WORK INSTRUCTIONS:
Looking through the listing below, state how many lines have the word "size" in them. Only the number should be given.

RECORDED DATA:
★ ★ ★

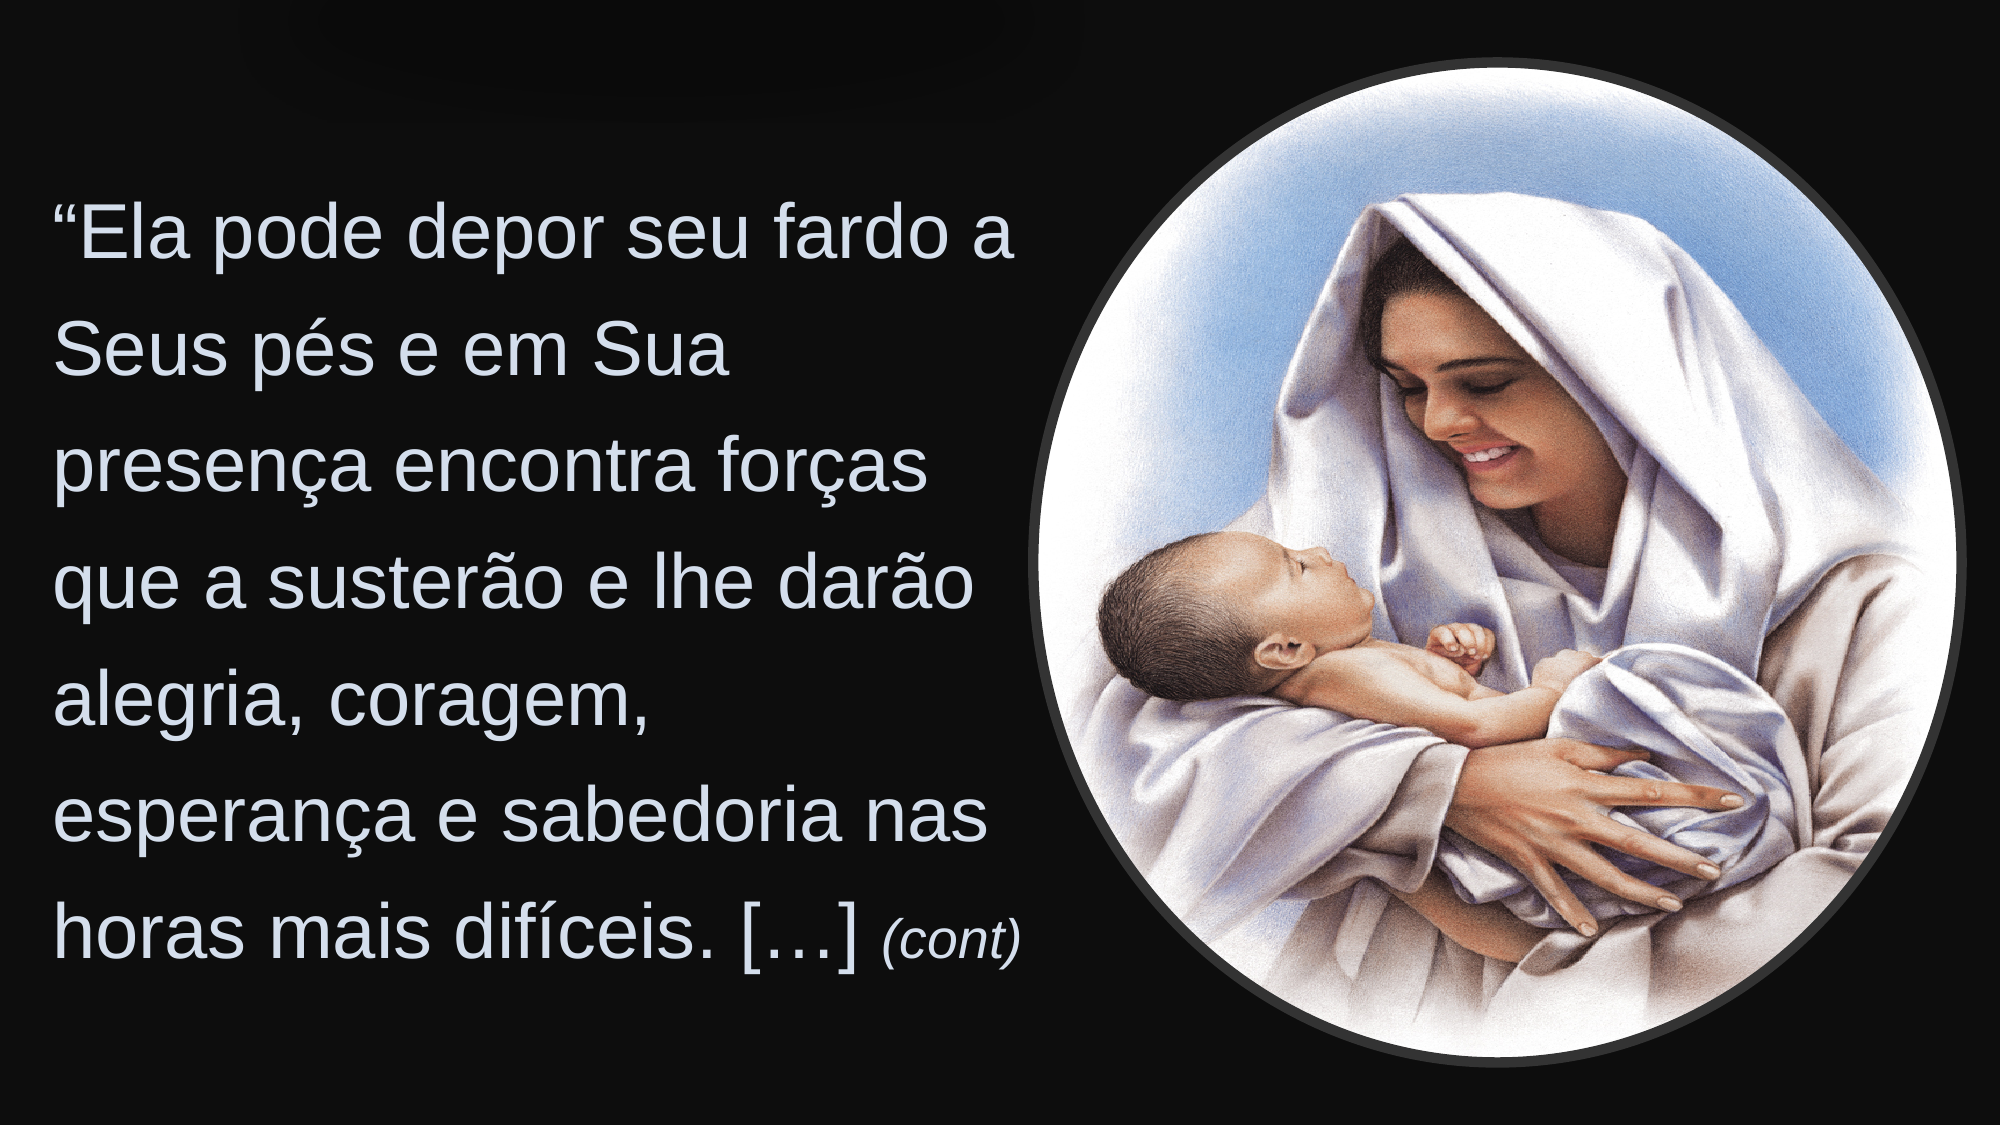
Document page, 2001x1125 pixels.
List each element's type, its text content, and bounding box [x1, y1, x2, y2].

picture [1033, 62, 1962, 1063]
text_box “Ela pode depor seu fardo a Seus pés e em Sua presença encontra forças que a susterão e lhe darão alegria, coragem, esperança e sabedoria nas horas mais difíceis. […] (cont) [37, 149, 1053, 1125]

★ ★ ★

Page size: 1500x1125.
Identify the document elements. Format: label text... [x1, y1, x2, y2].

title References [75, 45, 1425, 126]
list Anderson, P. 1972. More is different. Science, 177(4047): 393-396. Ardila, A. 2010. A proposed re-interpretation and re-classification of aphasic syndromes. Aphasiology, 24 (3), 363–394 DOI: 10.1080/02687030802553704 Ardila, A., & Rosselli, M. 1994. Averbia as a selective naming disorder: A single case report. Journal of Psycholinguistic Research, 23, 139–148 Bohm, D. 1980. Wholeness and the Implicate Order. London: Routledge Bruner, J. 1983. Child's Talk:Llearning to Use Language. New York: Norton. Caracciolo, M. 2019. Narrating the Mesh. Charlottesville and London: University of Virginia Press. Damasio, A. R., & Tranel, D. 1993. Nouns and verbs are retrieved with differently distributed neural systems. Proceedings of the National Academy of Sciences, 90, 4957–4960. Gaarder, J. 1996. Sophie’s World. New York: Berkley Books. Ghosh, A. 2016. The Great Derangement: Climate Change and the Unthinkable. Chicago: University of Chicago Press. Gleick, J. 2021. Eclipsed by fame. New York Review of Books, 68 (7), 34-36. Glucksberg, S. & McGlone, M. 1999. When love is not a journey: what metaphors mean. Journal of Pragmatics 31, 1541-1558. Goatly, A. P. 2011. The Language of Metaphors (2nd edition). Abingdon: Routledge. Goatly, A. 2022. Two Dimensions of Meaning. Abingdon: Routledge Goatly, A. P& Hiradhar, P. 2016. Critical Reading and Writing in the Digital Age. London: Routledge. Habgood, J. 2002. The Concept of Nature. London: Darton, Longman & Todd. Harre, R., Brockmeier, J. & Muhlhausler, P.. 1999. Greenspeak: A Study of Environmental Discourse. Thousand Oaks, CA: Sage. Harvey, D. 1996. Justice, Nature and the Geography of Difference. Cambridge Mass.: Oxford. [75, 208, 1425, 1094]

★ ★ ★

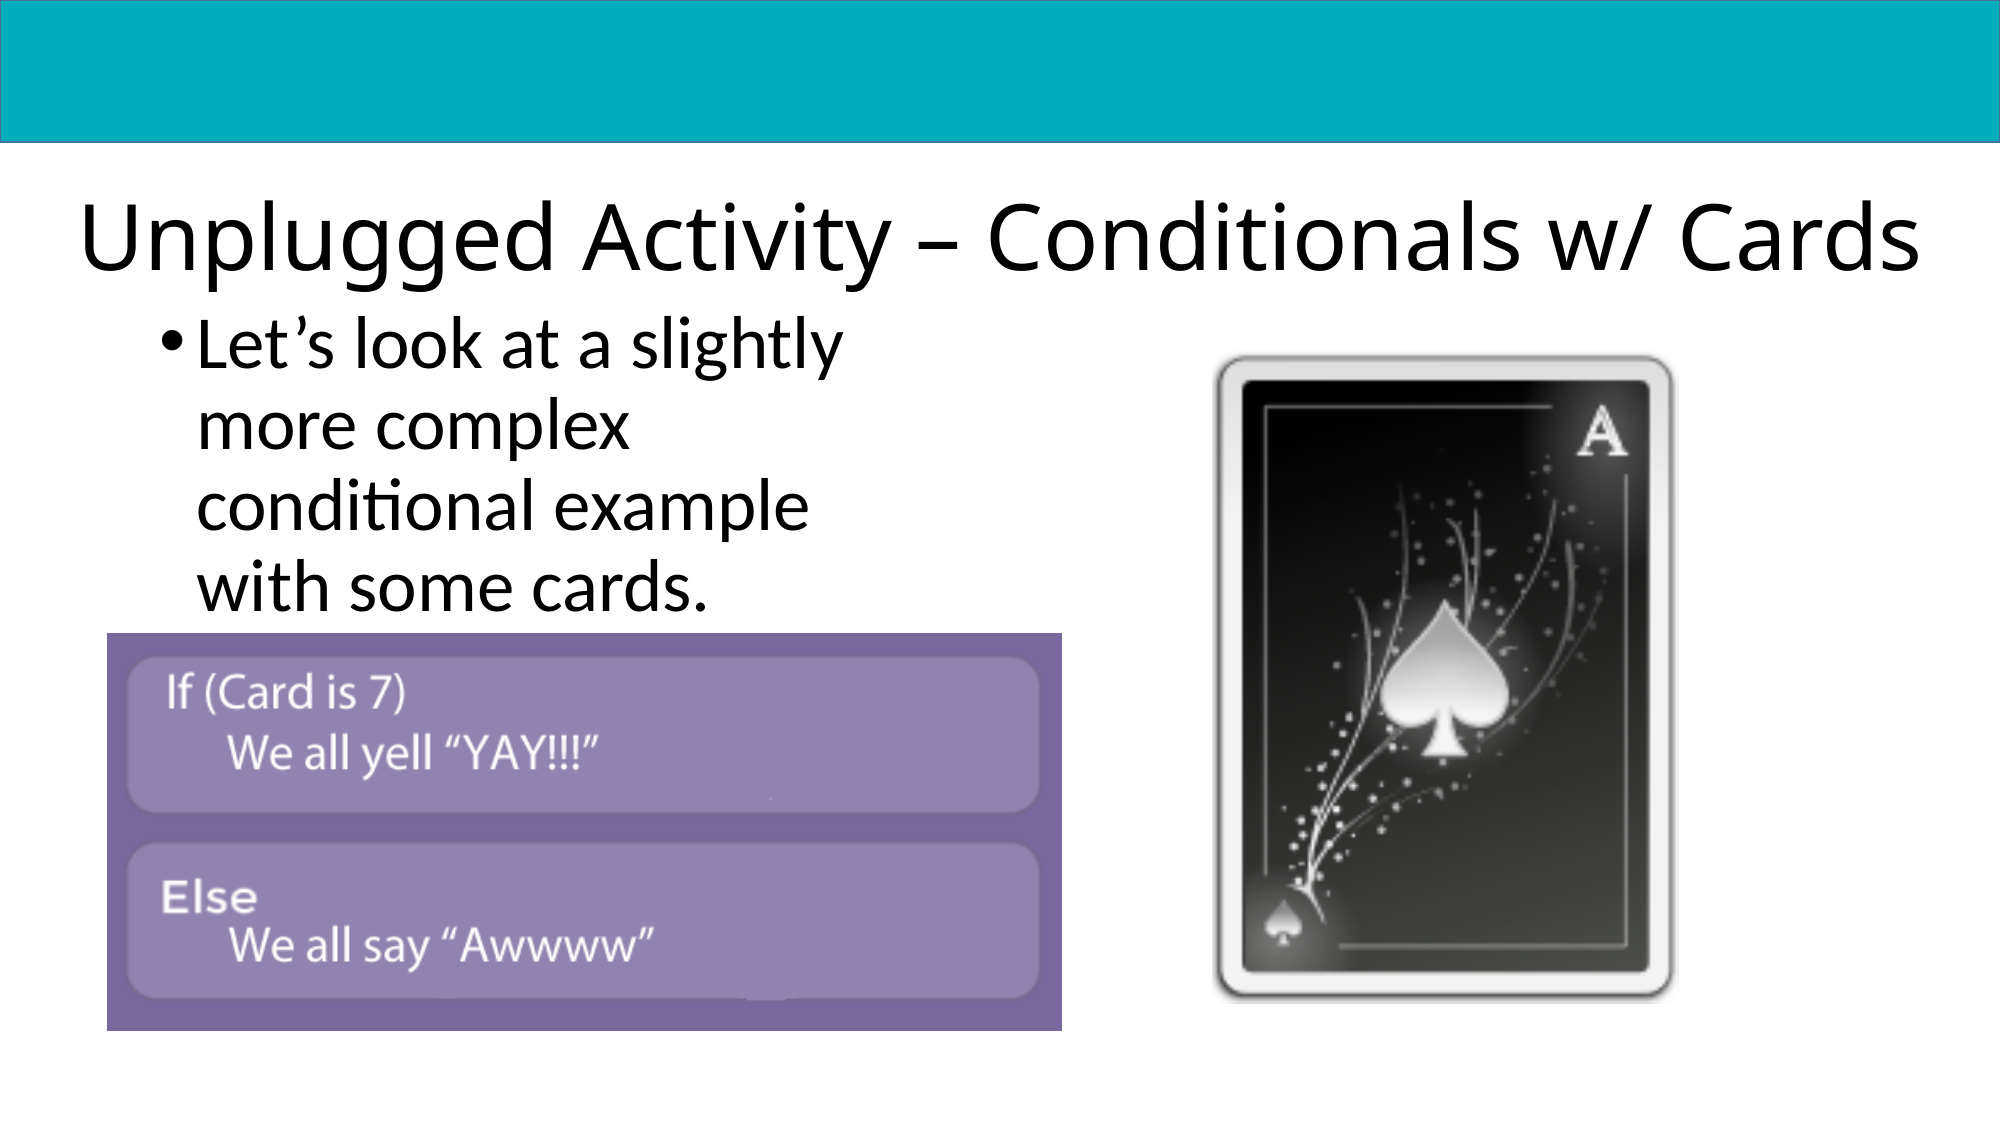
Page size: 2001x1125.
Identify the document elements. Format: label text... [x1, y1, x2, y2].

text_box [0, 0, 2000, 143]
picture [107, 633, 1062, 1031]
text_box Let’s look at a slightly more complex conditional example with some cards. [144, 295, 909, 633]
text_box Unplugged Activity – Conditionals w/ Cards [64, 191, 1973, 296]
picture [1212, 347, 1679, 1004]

★ ★ ★

OUTPUT BELOW:
2